I have stupidly used the same account name on two OS X machines (one Jaguar the other Panther), and obviously that leads to confusion when connecting from one to the other. 

Is there a way to change the name and shortname of either from the terminal? It's not possible from the Accounts Preference Pane - both are dimmed.


----------



## leinad256 (Feb 23, 2004)

why dont you create a new account and delete the other one?


----------



## brianleahy (Feb 23, 2004)

> why dont you create a new account and delete the other one?

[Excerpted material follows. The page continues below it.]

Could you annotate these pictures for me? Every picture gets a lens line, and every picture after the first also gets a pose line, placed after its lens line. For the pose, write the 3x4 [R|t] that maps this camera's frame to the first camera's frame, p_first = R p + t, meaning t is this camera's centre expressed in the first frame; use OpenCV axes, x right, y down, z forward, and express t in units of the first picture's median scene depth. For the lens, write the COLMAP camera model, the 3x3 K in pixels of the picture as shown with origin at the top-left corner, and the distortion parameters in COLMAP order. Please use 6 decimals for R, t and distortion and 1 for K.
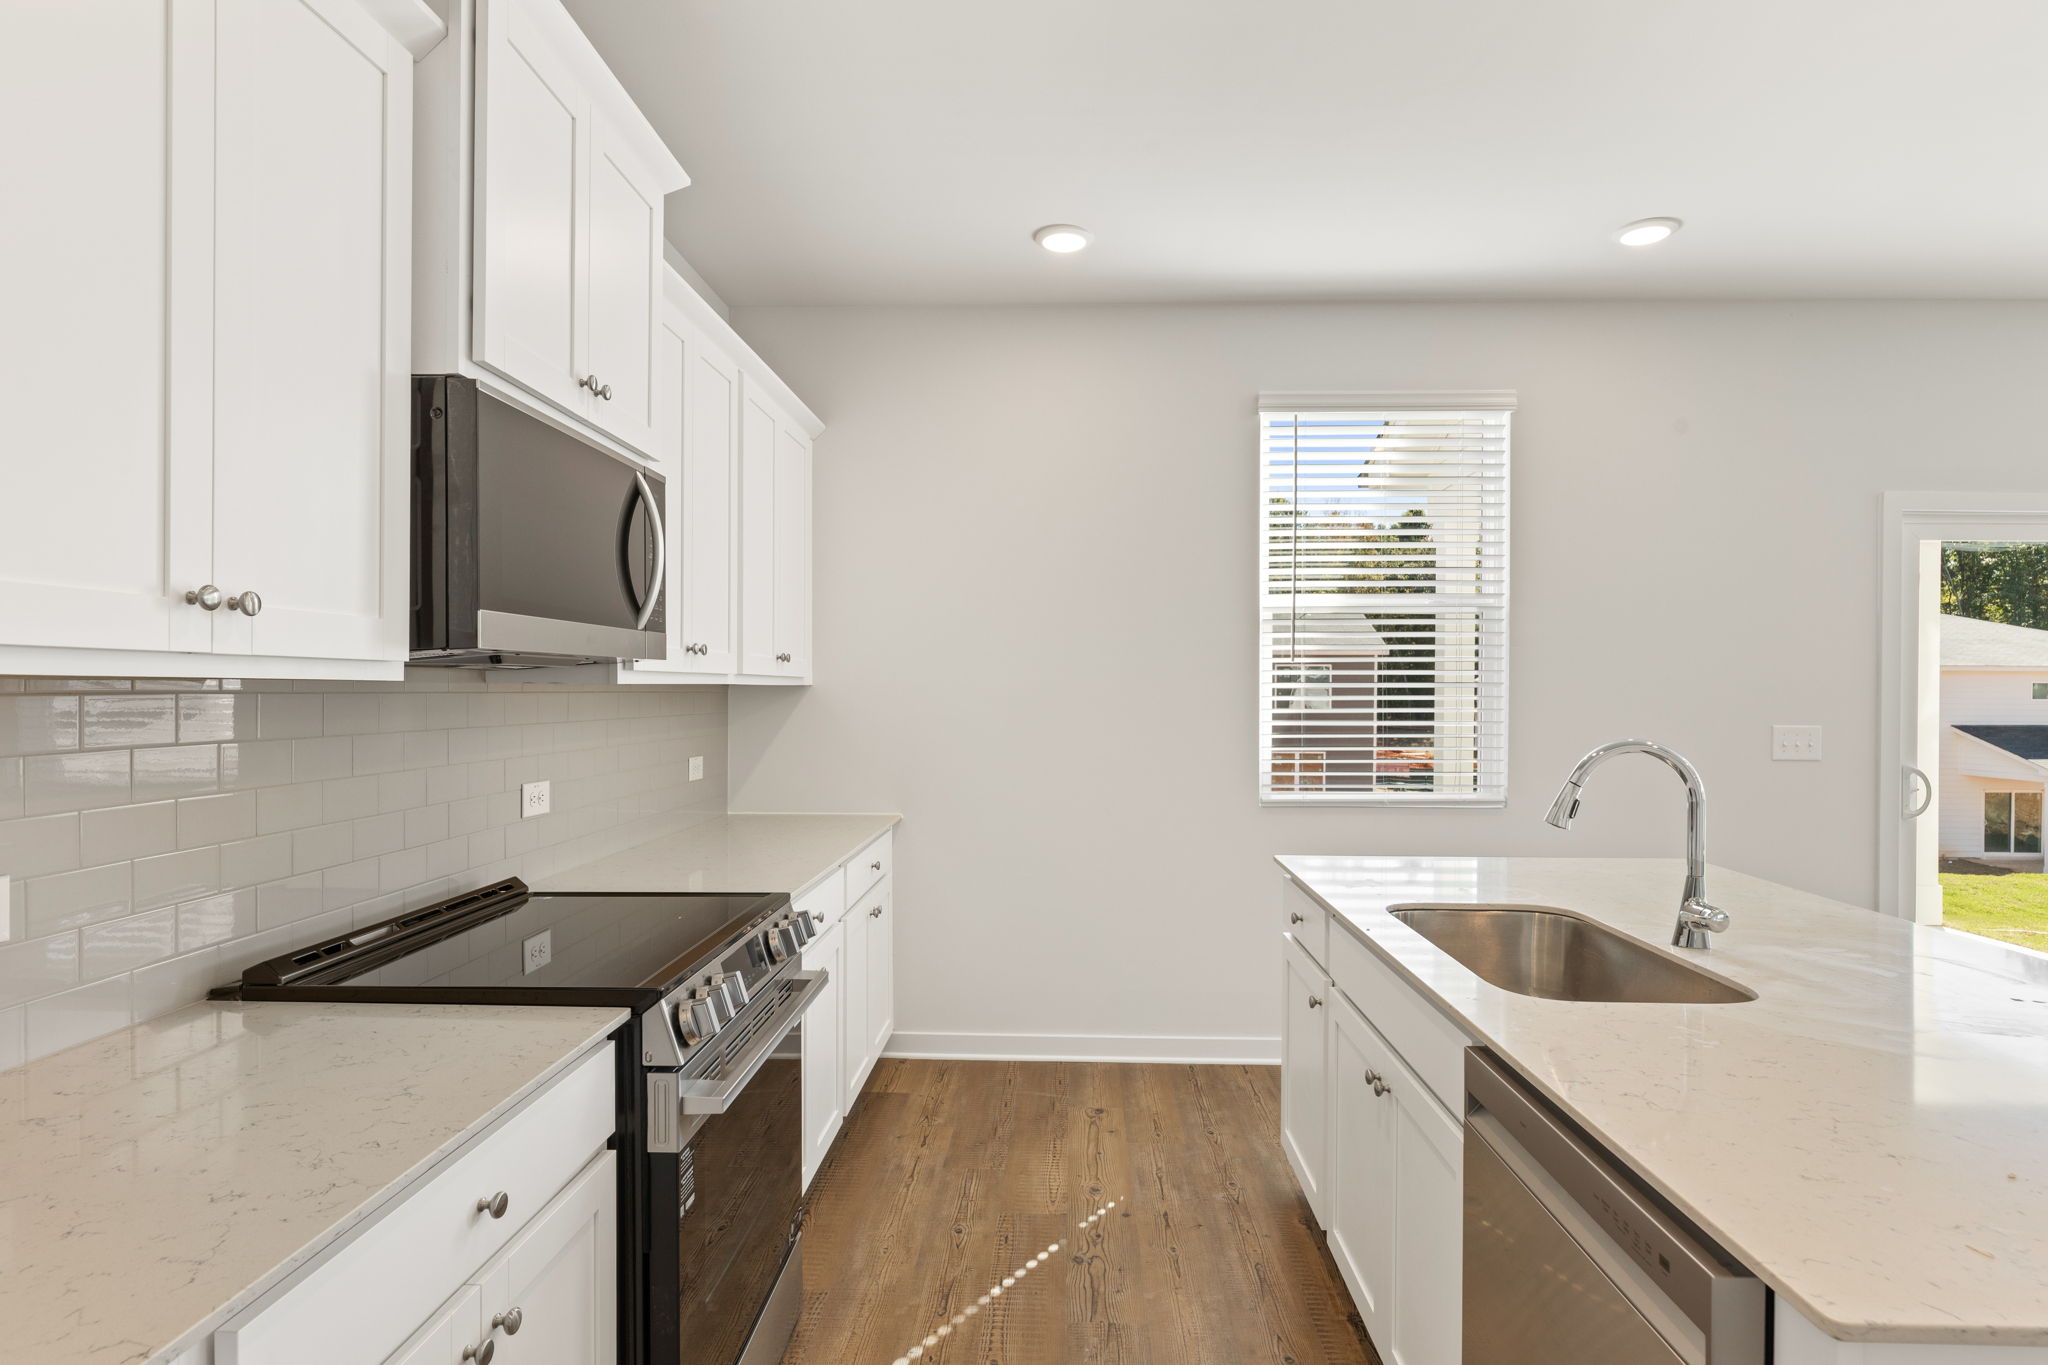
lens RADIAL K [[1116.1, 0, 1035.3], [0, 1116.1, 682.7], [0, 0, 1]] dist [-0.037172, -0.000740]
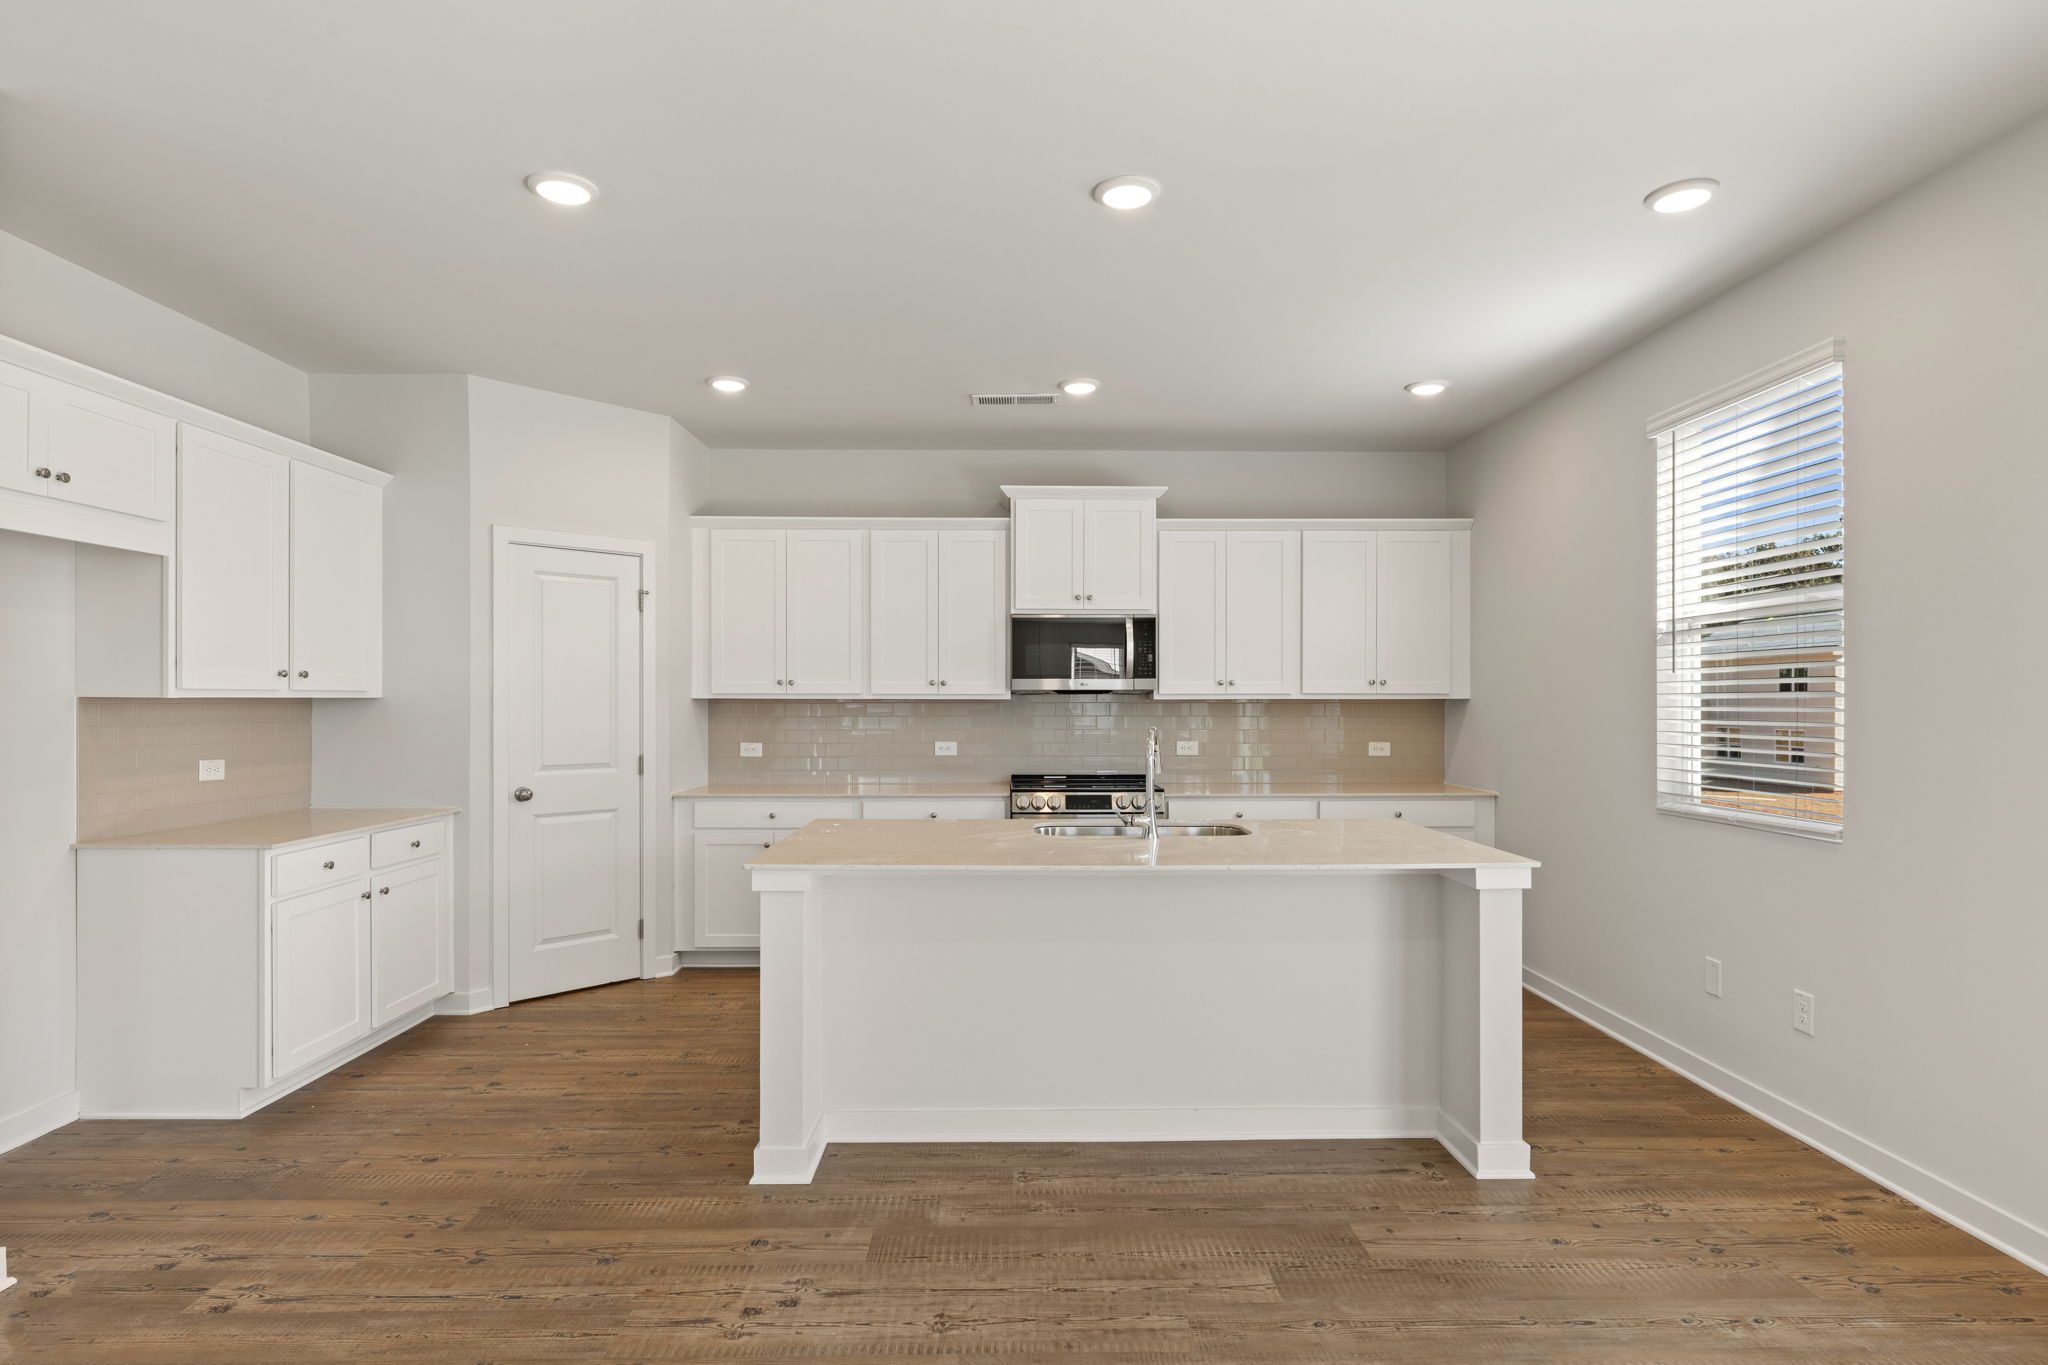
lens RADIAL K [[1051.3, 0, 1025.0], [0, 1051.3, 711.0], [0, 0, 1]] dist [-0.001146, -0.000503]
pose [[0.056423, 0.006523, -0.998386, 2.325733], [0.005690, 0.999960, 0.006855, 0.010323], [0.998391, -0.006067, 0.056383, 0.681238]]
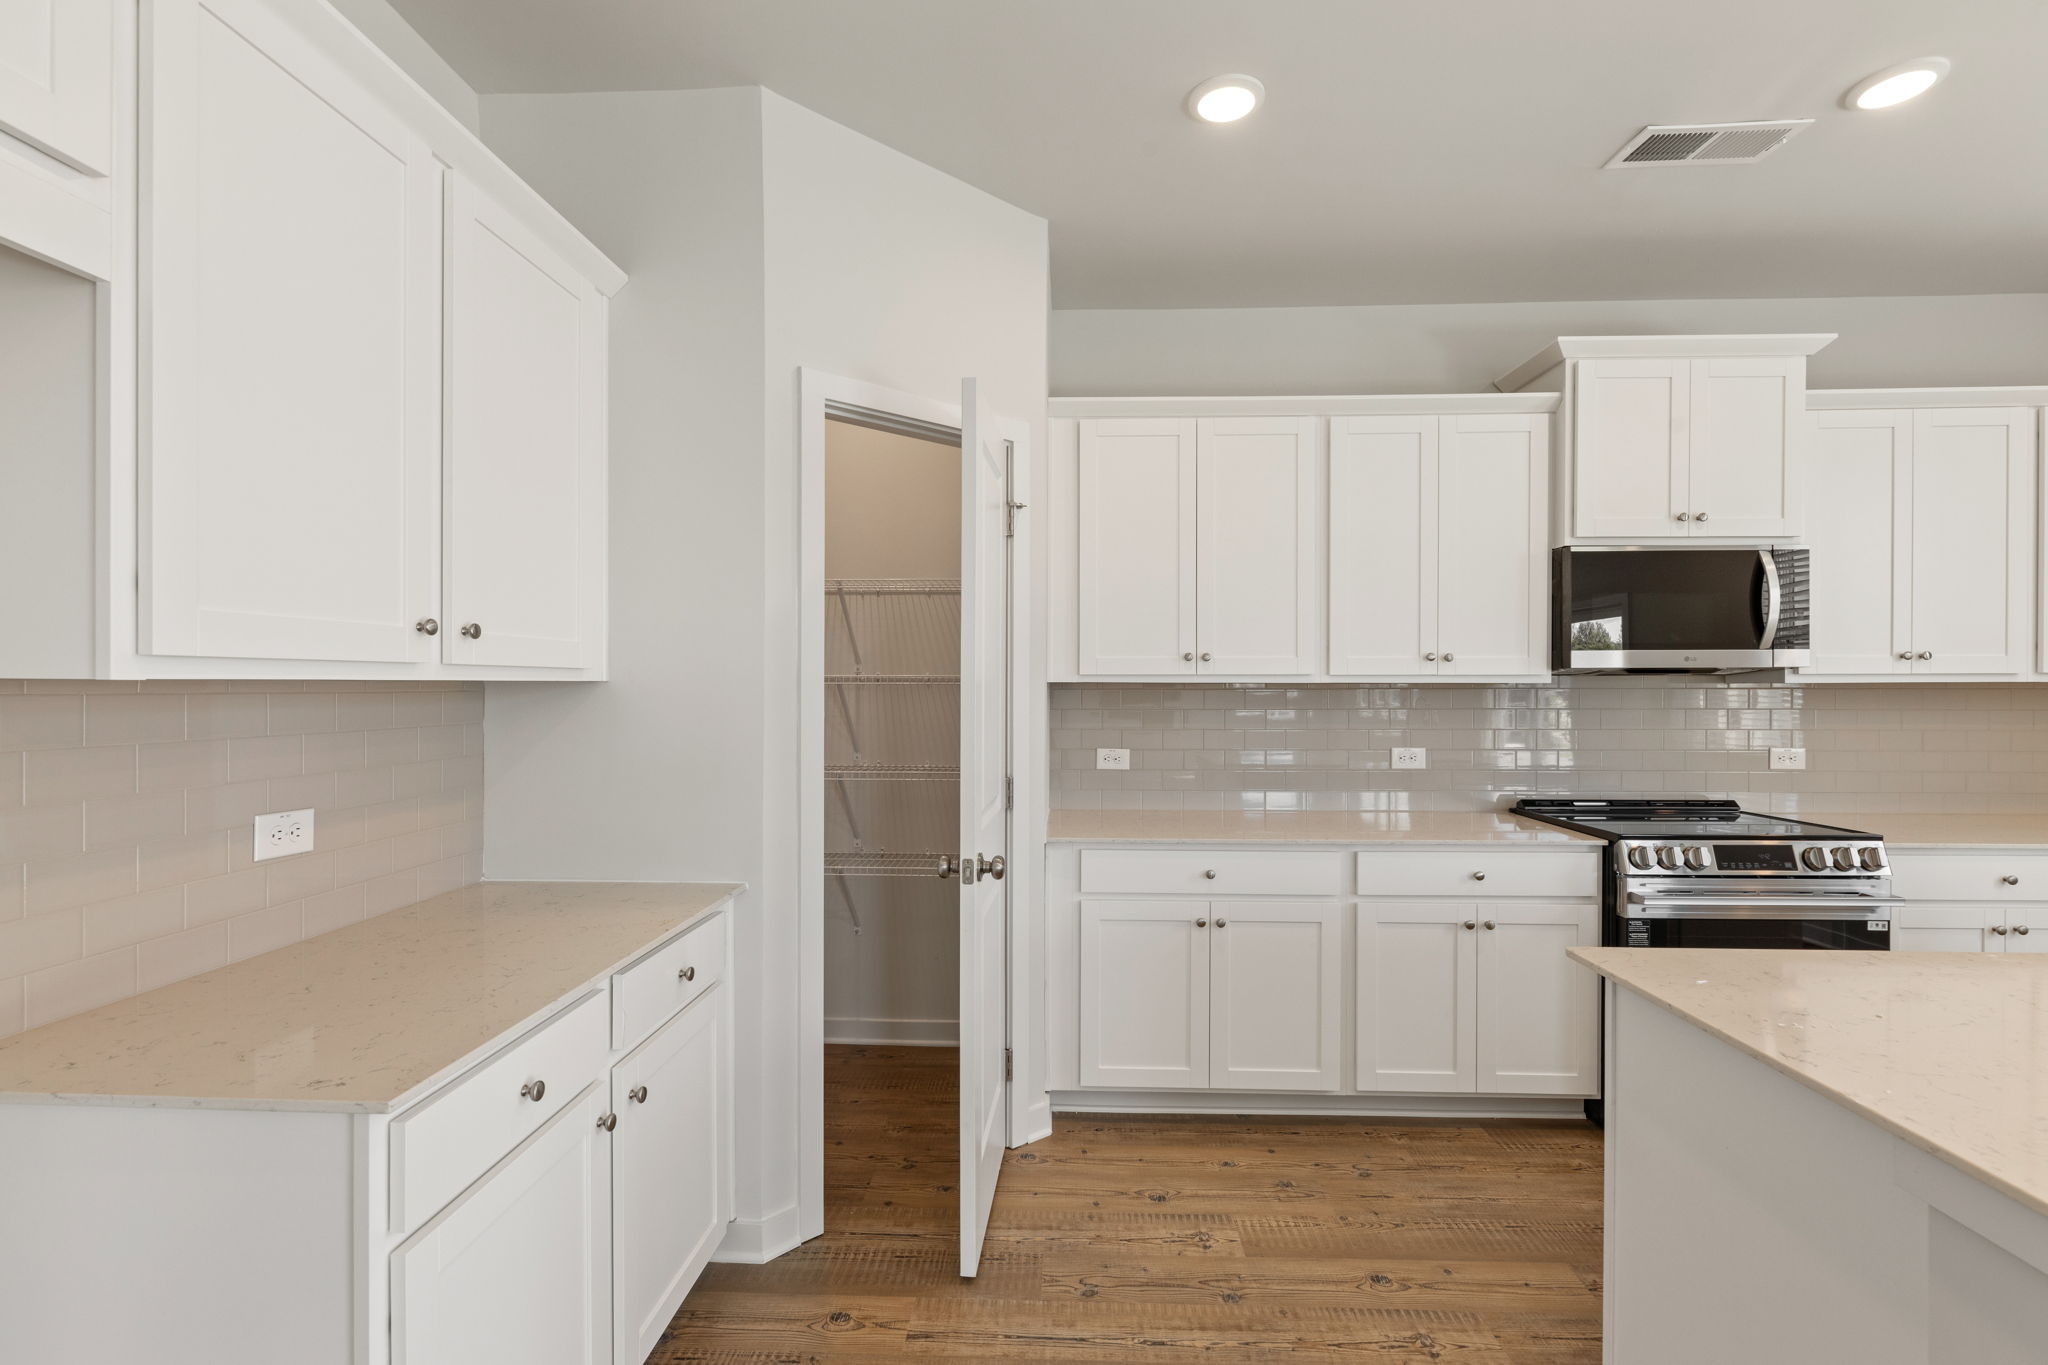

My thoughts exactly, I recently had to do this on several machines.  When deleting an account you can even have it archive the deleted users' home folder, which you can then later extract into the home folder of the new user you created to replace it.


----------



## NovaScotian (Feb 23, 2004)

I didn't simply delete the account and create another because I wasn't sure how to move all the old user's files to the new account, get permissions all up to snuff, have all the applications remain accessible, keep Apache, PHP, and MySQL functioning properly, and have SSH work without having to frig around with the key. Clearly OS X's protections confuse me no end. 

If creating a new user and deleting the old one is the only option, I'll leave things as they are. Thanks anyway.


----------



## leinad256 (Feb 23, 2004)

you can change the computer name too, in the preferences panel


----------



## brianleahy (Feb 23, 2004)

If you're afraid of deleting the old user, it *IS* possible to copy the files from one user to another BEFORE deleting the old user - via terminal.   I think you'd do it this way:

sudo cp -R /Users/oldUser/* /Users/newUser/*

Anyone see a flaw in this?


----------



## dagaz (Feb 23, 2004)

brianleahy said:
			
		

> If you're afraid of deleting the old user, it *IS* possible to copy the files from one user to another BEFORE deleting the old user - via terminal.   I think you'd do it this way:
> 
> sudo cp -R /Users/oldUser/* /Users/newUser/*
> 
> Anyone see a flaw in this?



The main flaw is that cp doesn't copy resource forks.  I would use *sudo ditto -rsrc /Users/olduser/ /Users/newuser/ *  the other advantage of ditto is that it automatically copies directories.

EDIT: the above code should be written across a single line with a single space after ditto, -rsrc, olduser/

BUT, getting back to the original question, I have the same account on my computer and my girlfriend's computer, which makes it a lot easier to connect together (admittedly we're both running 10.3 but I don't think that should be an issue), we even have exactly the same account names and passwords on each others computer and this works really well for us (I connect to her computer to print).


----------